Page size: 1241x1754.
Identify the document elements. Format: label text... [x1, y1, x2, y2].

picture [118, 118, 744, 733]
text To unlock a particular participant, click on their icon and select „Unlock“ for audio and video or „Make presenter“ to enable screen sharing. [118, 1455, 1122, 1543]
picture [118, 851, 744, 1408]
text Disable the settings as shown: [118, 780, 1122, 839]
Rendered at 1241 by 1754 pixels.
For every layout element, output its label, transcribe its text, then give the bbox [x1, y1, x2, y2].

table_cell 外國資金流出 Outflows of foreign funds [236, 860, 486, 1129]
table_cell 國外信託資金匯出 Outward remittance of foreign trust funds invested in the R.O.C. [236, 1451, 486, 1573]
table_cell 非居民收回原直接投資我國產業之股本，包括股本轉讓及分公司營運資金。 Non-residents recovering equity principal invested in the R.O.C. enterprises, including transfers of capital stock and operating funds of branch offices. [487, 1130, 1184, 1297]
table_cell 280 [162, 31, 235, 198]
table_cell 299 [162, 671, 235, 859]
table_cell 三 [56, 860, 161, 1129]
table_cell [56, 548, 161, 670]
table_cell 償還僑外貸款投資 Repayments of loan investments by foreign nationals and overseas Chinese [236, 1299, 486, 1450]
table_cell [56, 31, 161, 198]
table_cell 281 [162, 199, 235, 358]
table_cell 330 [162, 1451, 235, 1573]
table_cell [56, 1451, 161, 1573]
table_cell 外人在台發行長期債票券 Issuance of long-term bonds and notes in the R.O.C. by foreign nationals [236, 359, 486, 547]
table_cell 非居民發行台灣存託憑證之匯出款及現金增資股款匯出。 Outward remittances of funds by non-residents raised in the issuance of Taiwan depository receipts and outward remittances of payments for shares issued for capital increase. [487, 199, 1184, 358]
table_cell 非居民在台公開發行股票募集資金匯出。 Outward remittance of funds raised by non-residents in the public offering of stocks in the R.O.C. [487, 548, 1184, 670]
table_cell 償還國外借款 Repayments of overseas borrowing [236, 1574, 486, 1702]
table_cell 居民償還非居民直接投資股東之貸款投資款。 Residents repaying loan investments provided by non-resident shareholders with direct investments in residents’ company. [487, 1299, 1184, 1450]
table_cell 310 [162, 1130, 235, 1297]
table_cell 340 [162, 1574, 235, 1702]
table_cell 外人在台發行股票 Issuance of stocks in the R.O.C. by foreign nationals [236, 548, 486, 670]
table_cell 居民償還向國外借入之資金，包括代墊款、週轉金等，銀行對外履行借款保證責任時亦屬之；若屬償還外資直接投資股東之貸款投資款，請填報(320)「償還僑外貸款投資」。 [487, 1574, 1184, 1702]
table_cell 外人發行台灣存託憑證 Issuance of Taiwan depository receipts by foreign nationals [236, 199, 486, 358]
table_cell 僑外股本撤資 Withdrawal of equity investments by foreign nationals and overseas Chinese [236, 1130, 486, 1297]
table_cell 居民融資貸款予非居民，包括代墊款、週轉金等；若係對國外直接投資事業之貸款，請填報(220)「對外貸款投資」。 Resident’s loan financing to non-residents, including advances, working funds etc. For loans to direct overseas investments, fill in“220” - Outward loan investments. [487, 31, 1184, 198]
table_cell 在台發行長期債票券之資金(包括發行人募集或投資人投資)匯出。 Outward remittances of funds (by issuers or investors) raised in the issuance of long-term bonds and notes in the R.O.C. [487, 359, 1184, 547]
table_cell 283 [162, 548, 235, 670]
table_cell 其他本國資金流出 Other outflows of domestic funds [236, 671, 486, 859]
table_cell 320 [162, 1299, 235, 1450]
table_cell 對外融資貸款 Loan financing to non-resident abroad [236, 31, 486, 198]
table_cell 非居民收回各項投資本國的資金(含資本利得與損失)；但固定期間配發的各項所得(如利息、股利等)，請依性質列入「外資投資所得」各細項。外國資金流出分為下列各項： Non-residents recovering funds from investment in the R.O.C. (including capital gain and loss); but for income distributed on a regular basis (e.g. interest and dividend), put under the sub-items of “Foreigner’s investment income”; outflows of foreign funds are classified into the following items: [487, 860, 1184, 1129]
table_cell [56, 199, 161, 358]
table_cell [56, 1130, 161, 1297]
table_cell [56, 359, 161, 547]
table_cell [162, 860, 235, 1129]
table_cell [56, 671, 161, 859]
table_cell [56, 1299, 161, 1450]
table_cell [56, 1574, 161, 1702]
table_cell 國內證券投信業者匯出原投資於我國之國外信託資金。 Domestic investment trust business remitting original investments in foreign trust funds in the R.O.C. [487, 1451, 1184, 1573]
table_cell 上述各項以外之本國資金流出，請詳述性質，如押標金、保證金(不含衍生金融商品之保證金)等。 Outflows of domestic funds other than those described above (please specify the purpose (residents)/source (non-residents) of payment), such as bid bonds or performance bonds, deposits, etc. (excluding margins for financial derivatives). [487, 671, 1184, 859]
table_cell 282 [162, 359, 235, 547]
=======
* EXERCISE DIRECTIONS
Rewrite the data above with each "Repayments" changed to "Refunds", keeping everything else the same.

* OUTPUT BELOW
Page size: 1241x1754.
Identify the document elements. Format: label text... [x1, y1, x2, y2].

picture [118, 118, 744, 733]
text To unlock a particular participant, click on their icon and select „Unlock“ for audio and video or „Make presenter“ to enable screen sharing. [118, 1455, 1122, 1543]
picture [118, 851, 744, 1408]
text Disable the settings as shown: [118, 780, 1122, 839]
Rendered at 1241 by 1754 pixels.
For every layout element, output its label, transcribe its text, then give the bbox [x1, y1, x2, y2].

table_cell 外國資金流出 Outflows of foreign funds [236, 860, 486, 1129]
table_cell 國外信託資金匯出 Outward remittance of foreign trust funds invested in the R.O.C. [236, 1451, 486, 1573]
table_cell 非居民收回原直接投資我國產業之股本，包括股本轉讓及分公司營運資金。 Non-residents recovering equity principal invested in the R.O.C. enterprises, including transfers of capital stock and operating funds of branch offices. [487, 1130, 1184, 1297]
table_cell 280 [162, 31, 235, 198]
table_cell 299 [162, 671, 235, 859]
table_cell 三 [56, 860, 161, 1129]
table_cell [56, 548, 161, 670]
table_cell 償還僑外貸款投資 Refunds of loan investments by foreign nationals and overseas Chinese [236, 1299, 486, 1450]
table_cell [56, 31, 161, 198]
table_cell 281 [162, 199, 235, 358]
table_cell 330 [162, 1451, 235, 1573]
table_cell [56, 1451, 161, 1573]
table_cell 外人在台發行長期債票券 Issuance of long-term bonds and notes in the R.O.C. by foreign nationals [236, 359, 486, 547]
table_cell 非居民發行台灣存託憑證之匯出款及現金增資股款匯出。 Outward remittances of funds by non-residents raised in the issuance of Taiwan depository receipts and outward remittances of payments for shares issued for capital increase. [487, 199, 1184, 358]
table_cell 非居民在台公開發行股票募集資金匯出。 Outward remittance of funds raised by non-residents in the public offering of stocks in the R.O.C. [487, 548, 1184, 670]
table_cell 償還國外借款 Refunds of overseas borrowing [236, 1574, 486, 1702]
table_cell 居民償還非居民直接投資股東之貸款投資款。 Residents repaying loan investments provided by non-resident shareholders with direct investments in residents’ company. [487, 1299, 1184, 1450]
table_cell 310 [162, 1130, 235, 1297]
table_cell 340 [162, 1574, 235, 1702]
table_cell 外人在台發行股票 Issuance of stocks in the R.O.C. by foreign nationals [236, 548, 486, 670]
table_cell 居民償還向國外借入之資金，包括代墊款、週轉金等，銀行對外履行借款保證責任時亦屬之；若屬償還外資直接投資股東之貸款投資款，請填報(320)「償還僑外貸款投資」。 [487, 1574, 1184, 1702]
table_cell 外人發行台灣存託憑證 Issuance of Taiwan depository receipts by foreign nationals [236, 199, 486, 358]
table_cell 僑外股本撤資 Withdrawal of equity investments by foreign nationals and overseas Chinese [236, 1130, 486, 1297]
table_cell 居民融資貸款予非居民，包括代墊款、週轉金等；若係對國外直接投資事業之貸款，請填報(220)「對外貸款投資」。 Resident’s loan financing to non-residents, including advances, working funds etc. For loans to direct overseas investments, fill in“220” - Outward loan investments. [487, 31, 1184, 198]
table_cell 在台發行長期債票券之資金(包括發行人募集或投資人投資)匯出。 Outward remittances of funds (by issuers or investors) raised in the issuance of long-term bonds and notes in the R.O.C. [487, 359, 1184, 547]
table_cell 283 [162, 548, 235, 670]
table_cell 其他本國資金流出 Other outflows of domestic funds [236, 671, 486, 859]
table_cell 320 [162, 1299, 235, 1450]
table_cell 對外融資貸款 Loan financing to non-resident abroad [236, 31, 486, 198]
table_cell 非居民收回各項投資本國的資金(含資本利得與損失)；但固定期間配發的各項所得(如利息、股利等)，請依性質列入「外資投資所得」各細項。外國資金流出分為下列各項： Non-residents recovering funds from investment in the R.O.C. (including capital gain and loss); but for income distributed on a regular basis (e.g. interest and dividend), put under the sub-items of “Foreigner’s investment income”; outflows of foreign funds are classified into the following items: [487, 860, 1184, 1129]
table_cell [56, 199, 161, 358]
table_cell [56, 1130, 161, 1297]
table_cell [56, 359, 161, 547]
table_cell [162, 860, 235, 1129]
table_cell [56, 671, 161, 859]
table_cell [56, 1299, 161, 1450]
table_cell [56, 1574, 161, 1702]
table_cell 國內證券投信業者匯出原投資於我國之國外信託資金。 Domestic investment trust business remitting original investments in foreign trust funds in the R.O.C. [487, 1451, 1184, 1573]
table_cell 上述各項以外之本國資金流出，請詳述性質，如押標金、保證金(不含衍生金融商品之保證金)等。 Outflows of domestic funds other than those described above (please specify the purpose (residents)/source (non-residents) of payment), such as bid bonds or performance bonds, deposits, etc. (excluding margins for financial derivatives). [487, 671, 1184, 859]
table_cell 282 [162, 359, 235, 547]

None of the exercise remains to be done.